In a portion of a background report to Milt Ahlerich, the FBI deputy assistant who coordinated the investigation of me and my work, an unnamed FBI special agent wrote:
I am responding to your request for information concerning the author, Dan Moldea. Mr. Moldea is the subject of Bufile 190‑3181, containing five sections. These files contain FOIPA requests dating from 1977 and continuing to the present. The primary subjects of his requests appear to relate to alleged organized crime figures and the Teamsters Union.
Mr. Moldea is also identified in Bufile 9‑60052, Serial 855, dated October 1975. This file identifies Moldea as a self‑ identified, free‑lance writer. . . . [Moldea] previously lived in the Detroit, Michigan, area, and did extensive research on the Teamsters Union. He developed valuable sources close to the Teamsters Union, and planned to put this information into book form. . . . It appeared from Moldea's [theories about the disappearance of Jimmy Hoffa] that he was quite knowledgeable of local Teamster politics and individuals associated with the disappearance of Hoffa.

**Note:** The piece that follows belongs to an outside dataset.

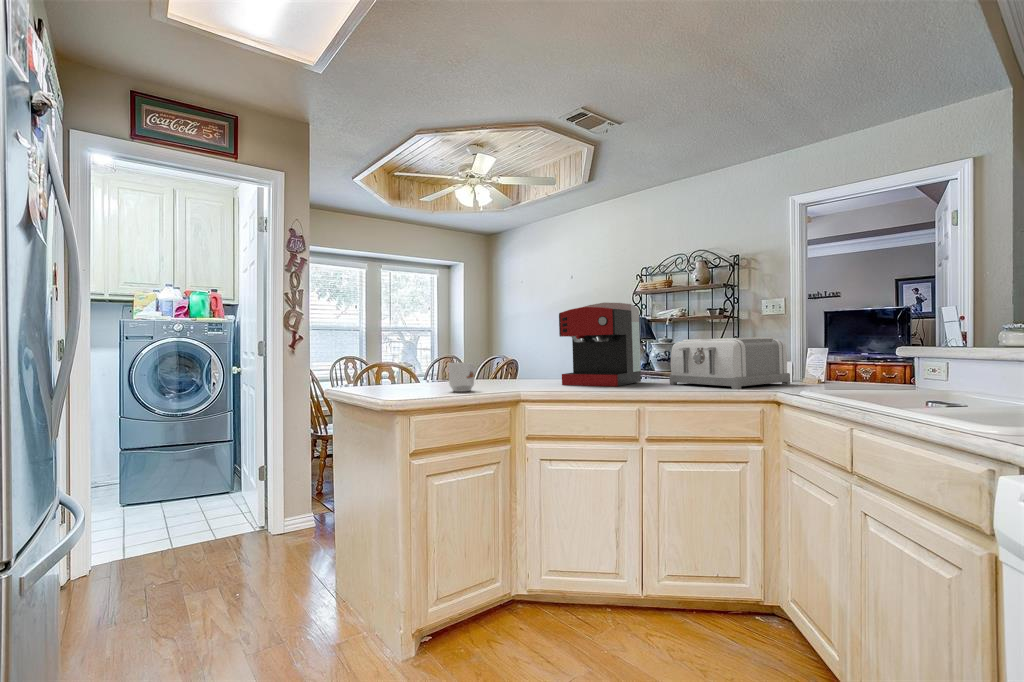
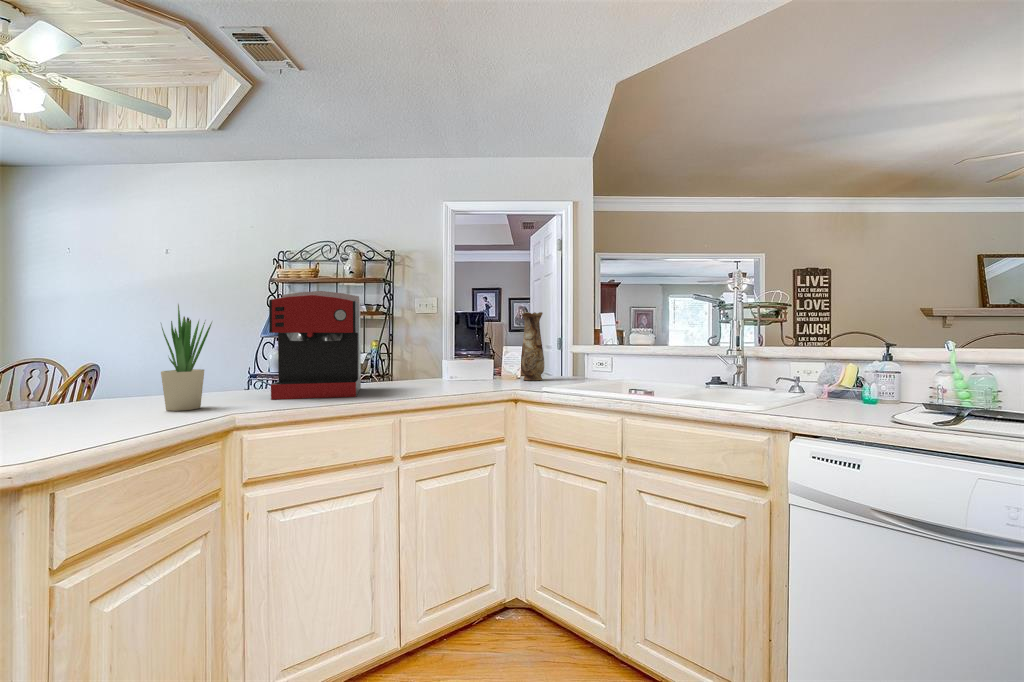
vase: none [824,303,858,384] -> present [521,312,544,380]
potted plant: none [495,319,520,387] -> present [161,304,212,411]
toaster: present [669,337,790,389] -> none [403,339,502,391]
mug: present [449,362,474,392] -> none [91,375,152,431]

Dealing specifically with Interference, FBI Special Agent Scott Nelson wrote in another report:
Ostensibly providing a public service, the author has turned out a glaring commentary on law enforcement's efforts, or the lack thereof, to rid professional sports of organized‑crime influence. At the Federal level, he charges that only the Kennedy and Carter administrations made a serious attempt at curbing organized crime.
Mr. Moldea is highly critical of Attorney General Richard Thornburgh and provides a mixed review of the FBI. While he acknowledges the positive results of some Bureau investigations, he also points out an instance in which the FBI was allegedly uncooperative with the IRS [the Donald Dawson case], that a new Agent working a major gambling case [the Computer Group investigation] was naive to the practices of bookmakers and that the FBI conducted electronic surveillance without court authorization.[3]
The FBI, which widely disseminated these and numerous other reports about me, also featured and highlighted the horrific reviews of Interference by Gerald Eskenazi for the New York Times and Sandy Smith for the Washington Post.
Did the FBI attempt to sabotage Interference as a favor to the NFL? I believed that there was clear evidence that it did.
And, if there was any doubt, in January 1996—with hundreds of qualified candidates to choose from—the NFL's high command selected Milt Ahlerich, the special agent who had supervised the FBI's investigation of Interference and me, to succeed Warren Welsh as the new chief of NFL Security.
ENDNOTES
[1] David Traxel, New York Times Book Review, “J. Edgar Hoover, Literary Critic – Alien Ink,” April 12, 1992.
[2] Natalie Robins, Alien Ink: The FBI’s War on Freedom of Expression (William Morrow and Company, 1992), pp. 373-374,
[3] Letter from SA Scott Nelson to Mr. Ahlerich, “Re: Book Review, Interference, by Dan E. Moldea,” September 1, 1989.